The app concerned, BeautyMeter, is one of the familiar hot-or-not style applications, where users can upload their own pictures which are rated by other users, except this one quickly filled with naked shots of girls with claimed ages well below the commonly-accepted age of consent.
The application was spotted by the Krapps site, which provides a selection of probably-not-safe-for-work examples, and has since been pulled from the iTunes application store. However, other applications from the same publisher (Braun Software) remain available - unlike when the developer of Hottest Girls had all his applications pulled by way of punishment for showing naked (female) breasts.
But the situations aren't quite the same - Hottest Girls was served with images selected by the publisher, while BeautyMeter serves user-generated content from which the publisher seeks to distance itself:
"We don't review each uploaded photo exclusively but from time to time we will clean up. You can mark a photo as spam so the community is able to regulate among themselves material that they don't like."

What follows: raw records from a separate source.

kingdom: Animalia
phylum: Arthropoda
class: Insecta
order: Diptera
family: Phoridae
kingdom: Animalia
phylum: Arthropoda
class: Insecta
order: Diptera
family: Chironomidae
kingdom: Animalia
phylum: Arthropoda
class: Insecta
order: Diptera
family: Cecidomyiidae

The problem, of course, was that the community rather liked the naked shots - and it's only when Krapps reported it that Apple noticed. The lads in Cupertino can hardly be held responsible for everything displayed though an iPhone application - the problem is that Apple wants to be responsible, and is thus forever playing catch-up with the apps that slip through the net. ®
RE: Well below?
1) In some (most?) US states, the age of consent is 18.

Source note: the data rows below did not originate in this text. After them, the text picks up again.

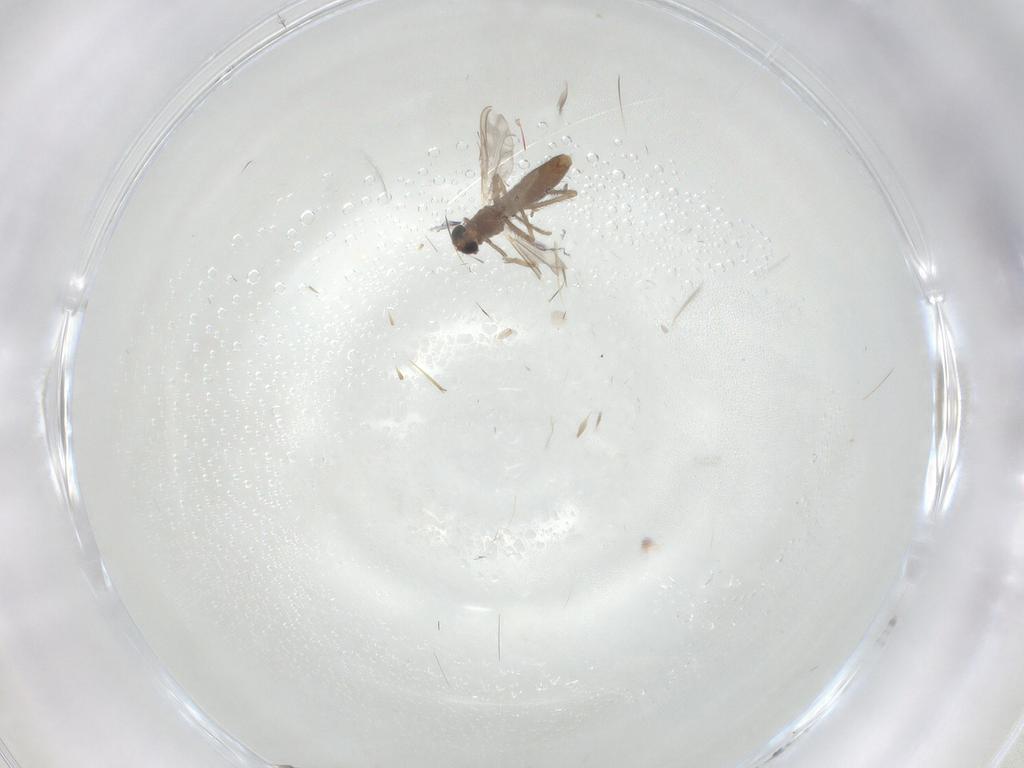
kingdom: Animalia
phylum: Arthropoda
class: Insecta
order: Diptera
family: Chironomidae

2) Models in pornographic pictures have to be at least 18.
A commenter on another site pointed something out, the (censored) image purportedly showing a naked 15-year-old doesn't look right. The pic doesn't fit the frame like in the other examples. I don't know enough about the app to say for sure that a picture couldn't display that way, but It does look a little suspicious. Though the article on Wired implies they were able to independently verify the picture's existence.
Well below the age of consent? Users "as young as fifteen" (a) could just mean that one girl out of hundreds was fifteen and sneaked in there. (b) That isn't "well below the age of consent." She could be a couple of weeks below the age of consent and still be 15. (Your country may vary).
Mines the one where the iPhone's been nicked from the pocket by a dodgy pervert.